**TASK PROMPT**
Every line below that holds the string "desenvolvedores" must be copied.
GIVEN DATA section start
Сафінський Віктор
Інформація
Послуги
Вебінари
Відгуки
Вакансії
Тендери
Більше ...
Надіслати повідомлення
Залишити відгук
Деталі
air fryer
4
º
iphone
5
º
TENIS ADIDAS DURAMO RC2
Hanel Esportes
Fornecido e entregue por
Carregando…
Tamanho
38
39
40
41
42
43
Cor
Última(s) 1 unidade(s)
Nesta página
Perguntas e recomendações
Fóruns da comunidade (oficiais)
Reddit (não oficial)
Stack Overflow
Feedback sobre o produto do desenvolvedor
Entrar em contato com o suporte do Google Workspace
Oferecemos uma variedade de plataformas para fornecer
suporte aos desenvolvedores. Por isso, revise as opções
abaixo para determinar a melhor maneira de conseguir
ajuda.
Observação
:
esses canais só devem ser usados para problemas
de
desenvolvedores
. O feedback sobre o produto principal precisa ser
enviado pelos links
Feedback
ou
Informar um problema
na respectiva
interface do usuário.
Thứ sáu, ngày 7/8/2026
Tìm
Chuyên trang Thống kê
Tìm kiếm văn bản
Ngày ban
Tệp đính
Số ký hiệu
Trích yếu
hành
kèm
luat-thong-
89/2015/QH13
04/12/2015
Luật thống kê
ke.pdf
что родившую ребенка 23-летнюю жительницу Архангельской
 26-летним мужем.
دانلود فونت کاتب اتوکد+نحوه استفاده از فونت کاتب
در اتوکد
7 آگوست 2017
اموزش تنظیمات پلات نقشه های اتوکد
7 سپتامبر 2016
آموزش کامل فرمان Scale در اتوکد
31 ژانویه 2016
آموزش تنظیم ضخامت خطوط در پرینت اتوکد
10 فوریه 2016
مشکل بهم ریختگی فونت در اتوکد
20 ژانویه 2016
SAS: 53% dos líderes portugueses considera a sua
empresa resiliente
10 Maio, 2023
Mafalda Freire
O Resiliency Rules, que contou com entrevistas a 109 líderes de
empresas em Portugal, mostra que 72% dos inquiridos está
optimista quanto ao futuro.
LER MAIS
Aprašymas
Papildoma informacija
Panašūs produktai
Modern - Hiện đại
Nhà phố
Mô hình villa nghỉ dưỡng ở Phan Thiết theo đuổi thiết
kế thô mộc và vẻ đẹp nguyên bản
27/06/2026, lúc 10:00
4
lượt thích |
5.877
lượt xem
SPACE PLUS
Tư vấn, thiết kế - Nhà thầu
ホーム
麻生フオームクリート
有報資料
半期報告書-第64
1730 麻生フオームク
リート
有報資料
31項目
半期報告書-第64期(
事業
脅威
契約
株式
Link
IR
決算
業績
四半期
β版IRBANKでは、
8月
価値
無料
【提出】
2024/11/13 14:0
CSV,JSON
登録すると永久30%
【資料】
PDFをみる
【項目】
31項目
GIVEN DATA section end
**SOLUTION TO THIS TASK**
suporte aos desenvolvedores. Por isso, revise as opções
desenvolvedores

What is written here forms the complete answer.